We compare the leakage energy savings in a processor with power-gated functional units to one in which the functional units are not power-gated. The results are tabulated in Table III . While reporting the energy savings for benchmarks that do not have floating point computations, we report savings for a processor core with and without the floating point units. Since only some of the benchmarks require floating point computations and embedded system processor architectures are often designed with floating point units only if the targeted applications require floating point computations, we performed simulations for both cases. The deactivation of functional units using power-gating results in leakage energy savings without incurring any performance degradation.

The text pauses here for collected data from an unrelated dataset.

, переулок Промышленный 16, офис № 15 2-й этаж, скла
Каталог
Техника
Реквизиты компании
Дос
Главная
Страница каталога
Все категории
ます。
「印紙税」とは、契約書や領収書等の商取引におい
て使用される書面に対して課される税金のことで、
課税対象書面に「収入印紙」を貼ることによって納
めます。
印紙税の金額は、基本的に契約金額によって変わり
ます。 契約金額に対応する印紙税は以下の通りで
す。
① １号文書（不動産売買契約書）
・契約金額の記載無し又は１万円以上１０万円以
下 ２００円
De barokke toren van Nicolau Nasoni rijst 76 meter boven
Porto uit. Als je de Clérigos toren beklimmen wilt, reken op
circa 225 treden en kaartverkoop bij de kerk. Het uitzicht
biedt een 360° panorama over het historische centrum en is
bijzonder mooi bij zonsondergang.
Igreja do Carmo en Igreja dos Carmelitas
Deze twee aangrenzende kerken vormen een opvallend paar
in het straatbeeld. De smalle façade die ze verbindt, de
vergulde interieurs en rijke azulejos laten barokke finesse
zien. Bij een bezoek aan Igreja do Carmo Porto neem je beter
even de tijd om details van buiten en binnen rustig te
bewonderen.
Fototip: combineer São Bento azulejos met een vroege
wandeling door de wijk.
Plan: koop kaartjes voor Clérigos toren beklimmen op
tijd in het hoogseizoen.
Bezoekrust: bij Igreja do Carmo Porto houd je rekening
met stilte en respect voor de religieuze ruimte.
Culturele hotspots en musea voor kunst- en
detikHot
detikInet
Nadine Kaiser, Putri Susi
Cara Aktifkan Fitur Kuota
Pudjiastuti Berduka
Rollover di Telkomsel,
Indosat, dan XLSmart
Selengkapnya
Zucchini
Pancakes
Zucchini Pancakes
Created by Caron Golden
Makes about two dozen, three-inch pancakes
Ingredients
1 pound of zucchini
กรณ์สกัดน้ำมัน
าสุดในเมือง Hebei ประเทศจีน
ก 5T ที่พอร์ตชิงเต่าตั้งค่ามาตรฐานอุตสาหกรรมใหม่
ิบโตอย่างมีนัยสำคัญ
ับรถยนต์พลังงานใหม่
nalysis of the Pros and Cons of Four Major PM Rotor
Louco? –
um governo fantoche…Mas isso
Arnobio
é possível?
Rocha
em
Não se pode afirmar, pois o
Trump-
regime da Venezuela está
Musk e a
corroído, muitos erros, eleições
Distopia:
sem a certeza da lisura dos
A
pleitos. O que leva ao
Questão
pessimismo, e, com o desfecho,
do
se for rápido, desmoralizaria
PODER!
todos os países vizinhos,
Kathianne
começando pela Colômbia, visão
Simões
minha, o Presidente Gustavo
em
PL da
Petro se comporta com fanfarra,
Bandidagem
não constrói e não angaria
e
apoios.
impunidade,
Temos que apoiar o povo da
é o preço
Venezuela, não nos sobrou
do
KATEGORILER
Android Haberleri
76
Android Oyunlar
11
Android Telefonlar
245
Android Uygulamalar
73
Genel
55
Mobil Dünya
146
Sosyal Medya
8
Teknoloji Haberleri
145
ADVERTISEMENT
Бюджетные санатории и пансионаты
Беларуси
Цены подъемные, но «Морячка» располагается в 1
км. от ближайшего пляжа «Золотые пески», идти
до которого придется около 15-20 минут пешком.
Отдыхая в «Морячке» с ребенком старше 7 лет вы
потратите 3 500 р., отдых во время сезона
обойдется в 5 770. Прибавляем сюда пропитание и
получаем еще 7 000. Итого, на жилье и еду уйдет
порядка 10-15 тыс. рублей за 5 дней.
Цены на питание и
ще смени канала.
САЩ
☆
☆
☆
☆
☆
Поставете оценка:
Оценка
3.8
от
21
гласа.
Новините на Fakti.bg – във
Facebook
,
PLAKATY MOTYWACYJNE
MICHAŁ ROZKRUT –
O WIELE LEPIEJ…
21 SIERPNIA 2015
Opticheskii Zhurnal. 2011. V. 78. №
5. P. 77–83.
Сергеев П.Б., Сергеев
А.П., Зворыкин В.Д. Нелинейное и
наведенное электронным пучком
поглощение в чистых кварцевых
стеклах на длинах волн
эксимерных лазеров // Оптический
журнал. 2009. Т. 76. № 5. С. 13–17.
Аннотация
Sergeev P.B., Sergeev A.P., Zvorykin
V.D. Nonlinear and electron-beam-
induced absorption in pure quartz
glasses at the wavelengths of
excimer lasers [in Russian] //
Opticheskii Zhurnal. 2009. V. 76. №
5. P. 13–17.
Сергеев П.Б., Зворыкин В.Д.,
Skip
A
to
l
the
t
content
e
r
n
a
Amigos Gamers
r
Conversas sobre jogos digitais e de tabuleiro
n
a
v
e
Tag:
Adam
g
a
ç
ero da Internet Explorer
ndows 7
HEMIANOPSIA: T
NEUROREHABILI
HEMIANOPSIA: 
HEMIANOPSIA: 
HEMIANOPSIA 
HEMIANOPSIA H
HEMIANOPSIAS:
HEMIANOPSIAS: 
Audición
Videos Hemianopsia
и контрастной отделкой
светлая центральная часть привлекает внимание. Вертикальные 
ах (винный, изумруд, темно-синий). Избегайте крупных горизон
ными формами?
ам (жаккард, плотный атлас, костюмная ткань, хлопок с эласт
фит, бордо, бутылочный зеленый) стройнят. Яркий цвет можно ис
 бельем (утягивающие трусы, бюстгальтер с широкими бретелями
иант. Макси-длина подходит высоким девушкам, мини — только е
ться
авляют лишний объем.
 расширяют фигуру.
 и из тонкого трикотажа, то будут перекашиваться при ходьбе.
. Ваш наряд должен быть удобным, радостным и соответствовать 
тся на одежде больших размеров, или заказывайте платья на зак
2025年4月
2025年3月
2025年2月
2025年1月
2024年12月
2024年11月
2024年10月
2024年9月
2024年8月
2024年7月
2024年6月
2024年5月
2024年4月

Since there was much less than 0.1% performance degradation, we did not include those numbers in the table. As can be seen in Table III , the proposed methodology yields average energy savings of 34% for the benchmark programs.
Conclusions
In this paper, we presented a detailed description of proposed compiler-based technique for applying power-gating in embedded processors. In this work, the calculations of the various energy components involved in the application of power-gating are modeled to achieve high degree of accuracy for each functional unit in the processor core. Thus, the final experimental results reported are more accurate (calculated by HSPICE) than those reported earlier. We also discuss how power-gating can be accomplished without any significant overhead or loss of performance by providing a robust mathematical appratus. An important aspect of our approach is that the design of functional units are based on assumption that the activation of a functional unit can be accomplished in a single clock cycle that is prior to the cycle when the unit is needed. The advantage is the reduction in the overhead since the above assumption precludes the need for a separate instruction to activate the functional units. Since embedded processors have much less hardware complexity than superscalar processors, this is a reasonable assumption. If the processor is an extremely fine-grained pipeline, then more than a single cycle may be needed for activation in such processors.